One night after the meeting has ended, she finds Fletcher by himself at the kitchen table, writing something on a piece of foolscap he’s too embarrassed to show her. The next morning she wakes up to discover he’s stapled it to the porch door.

Principles for the Pursuit of Happiness

1. We are all human beings.

2. Technology is not an end in itself.

3. True happiness requires company.

4. We must not mortgage the future of Spaceship Earth.

It goes on in the same vein, most of the lines recognizable from the previous evening’s discussion. That afternoon she finds Brid by the door, eyeing the page skeptically.

“‘We are all human beings’?” Brid reads. “What else could we be—wombats?”

“I think he means we each deserve dignity and respect,” replies Maggie. “Anyhow, he included the one about the planet’s future. That was your idea.”

Brid glowers at her. “You’re just smug because he used ‘God is not an American.’ Which, as I pointed out last night, is Judeo-Christian propaganda. It makes it sound like God exists in the first place.”

“Like I explained,” Maggie begins, careful in choosing her words, “it doesn’t have to be a Christian God. Most people agree there could be some higher power—” But she can tell Brid isn’t listening, so she tries another tack. “Brid, are you okay? How are things with Wale?”

“Why, hasn’t he told you?” says Brid. The bitterness in her voice makes Maggie pause.

“We haven’t talked for a while.” She thinks of their interview and his coolness toward her since. There’s been little more than strange looks from him in passing and half smiles that could be leers. “I don’t think Wale gets close to anyone,” she says. Realizing how that might sound, she quickly adds, “Except you, of course.”

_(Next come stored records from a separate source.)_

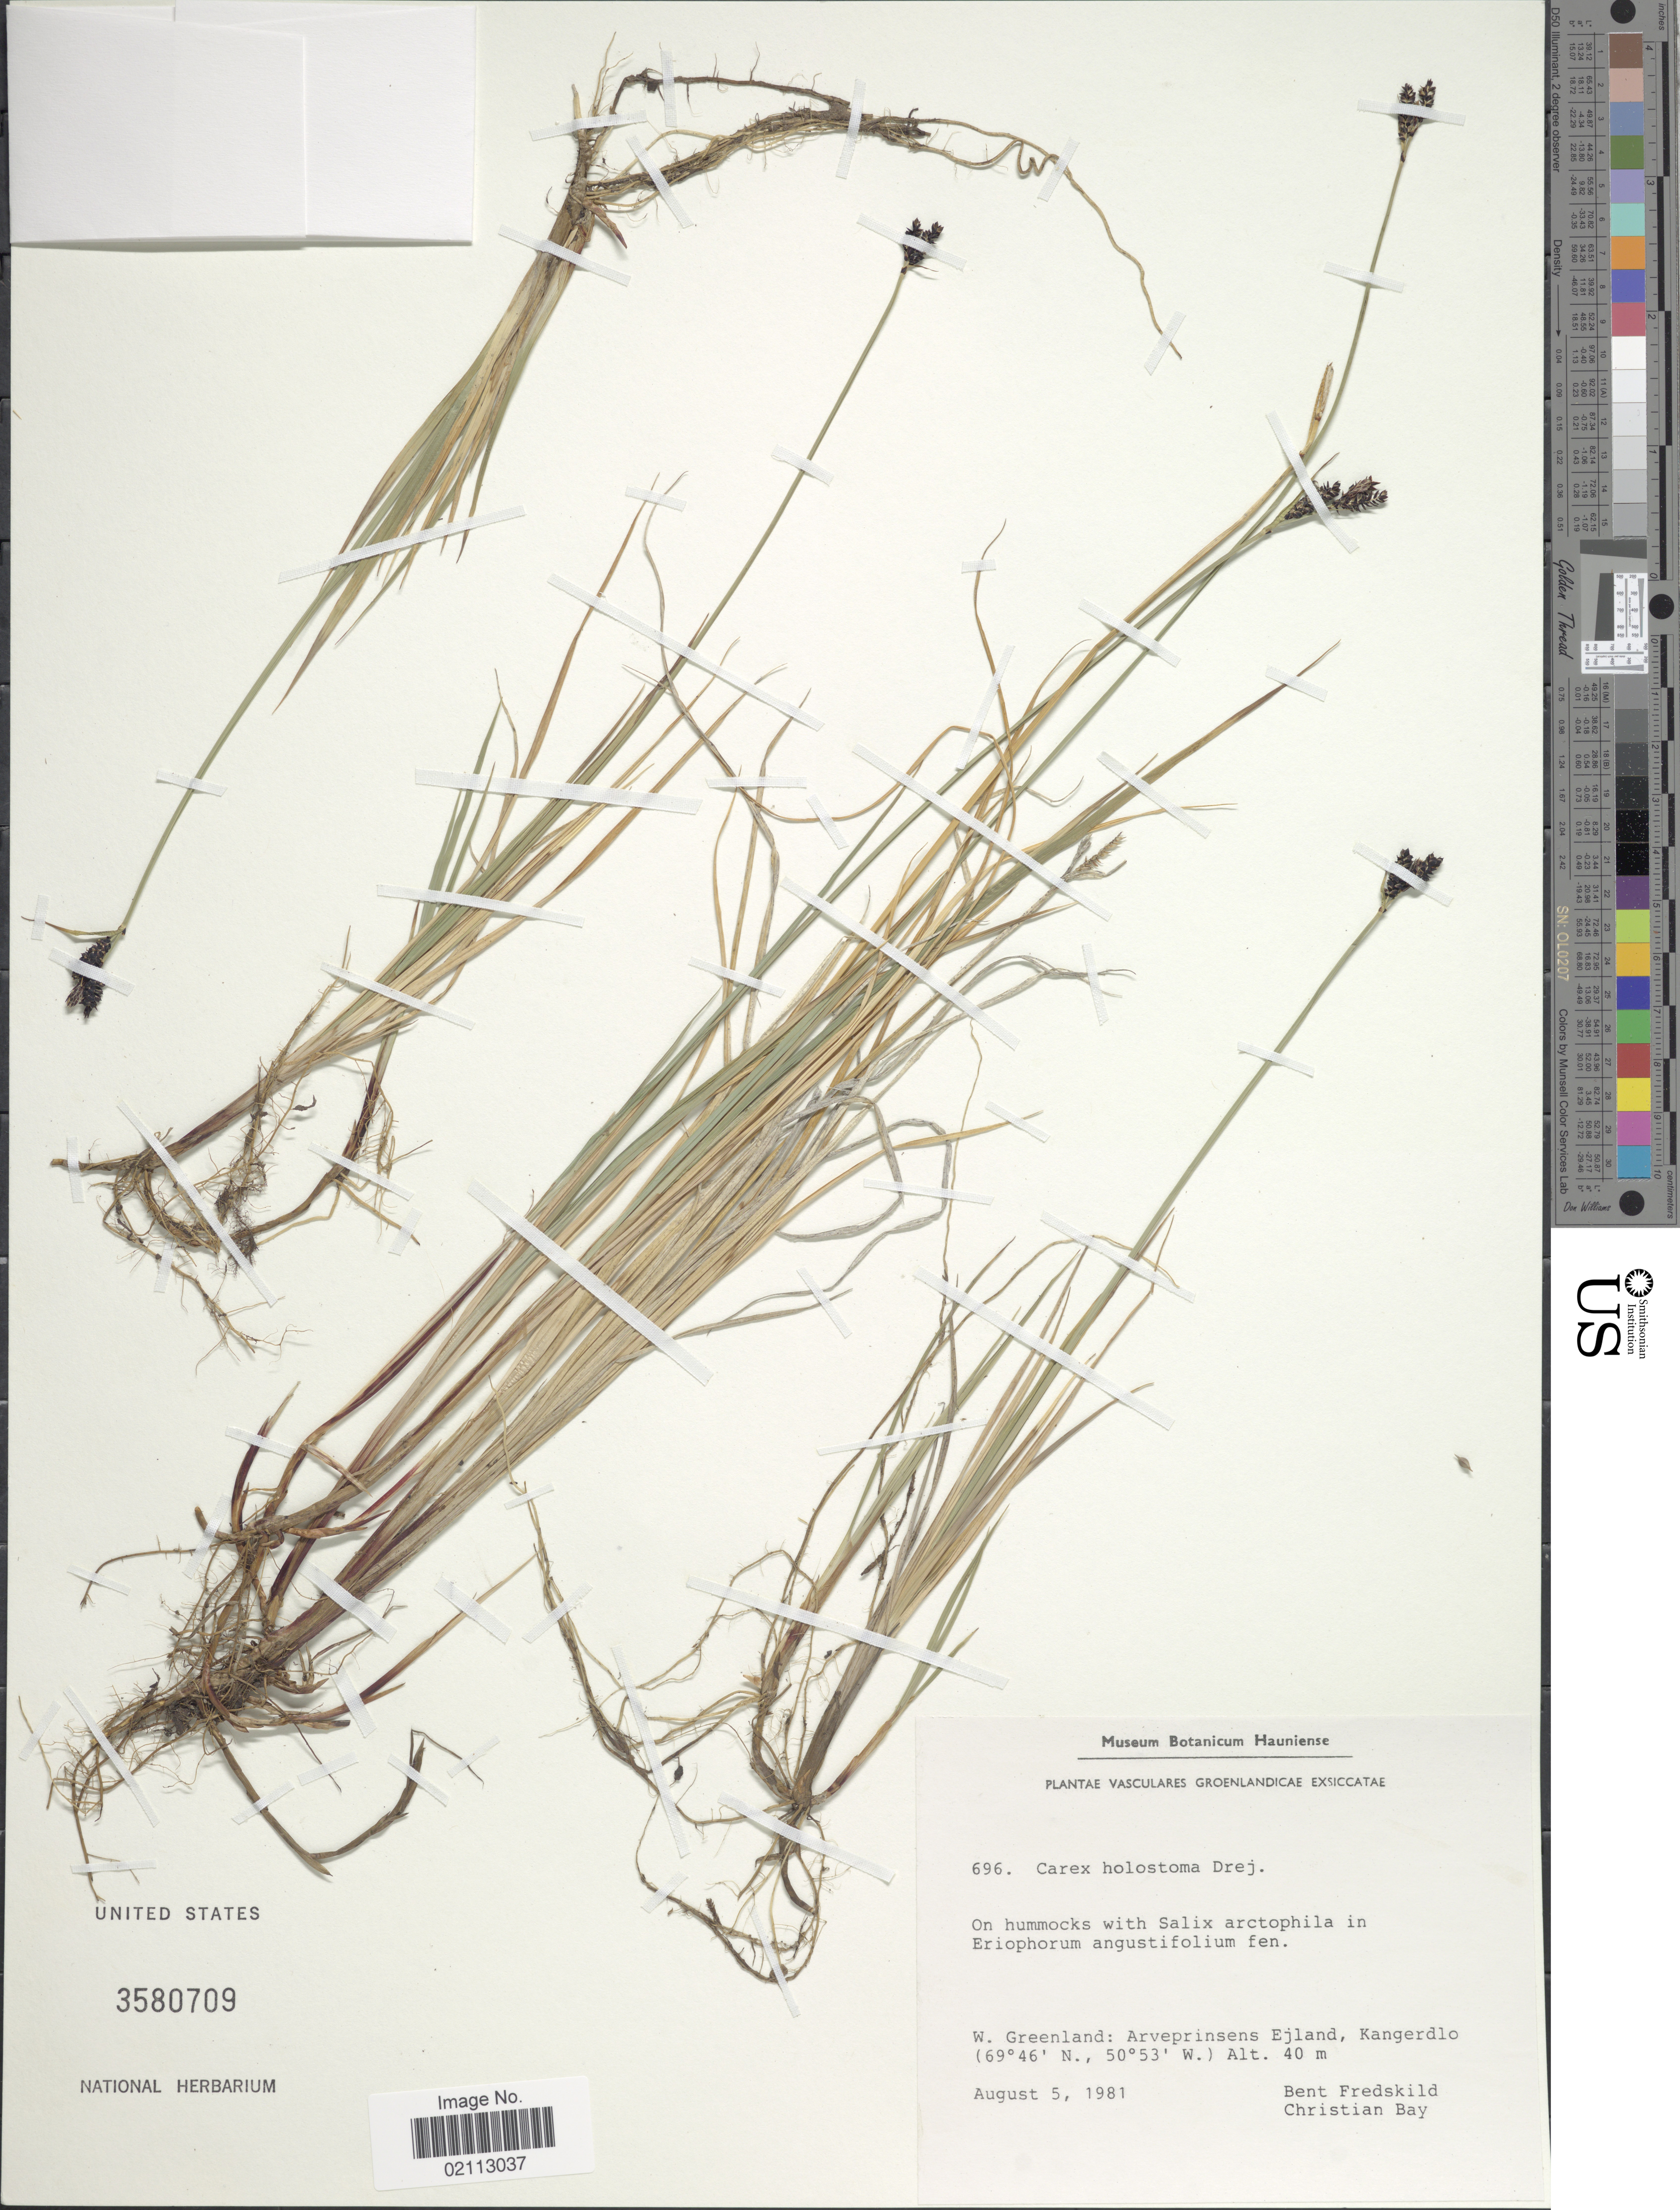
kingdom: Plantae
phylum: Tracheophyta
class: Liliopsida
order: Poales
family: Cyperaceae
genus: Carex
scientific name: Carex holostoma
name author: Drejer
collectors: B. Fredskild & C. Bay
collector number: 696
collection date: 1981-08-05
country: Greenland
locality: Vasculares Groenlandicae. W. Greenland: Arveprinsens Ejland, Kangerdlo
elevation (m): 40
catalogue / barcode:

“Yeah, well, next time you see him, remind him of that.” A certain resignation has entered her voice.

“I know things have been chaotic,” Maggie says. “There isn’t as much time for being alone together. But this is what we wanted, right? People working as a community.”

“To be honest, I liked it better when it was just us and Wale.” Brid returns her attention to the piece of paper on the door. Without another word, she rips the sheet from its nail.

Involuntarily, Maggie’s hands curl into fists. But she doesn’t mention the incident to Fletcher, and at dinner, when he asks if anyone knows what happened to the page, she and Brid only exchange a long glance.

At the end of the day, drained of all energy, Maggie watches television on the couch with half a dozen others in the living room. A body passes before the screen, and she realizes it’s Brid coming to sit down next to her. There’s meaning in this, she suspects, but she’s too tired to grasp it, she’s almost asleep, and a few minutes later she discovers she’s no longer watching television, she’s just dreaming of it. When she wakes up, an old Bette Davis movie is playing and Brid’s head is heavy against her shoulder. Maggie can hear her breathing; she can feel the hitch at the end of each exhalation that summons another ream of air.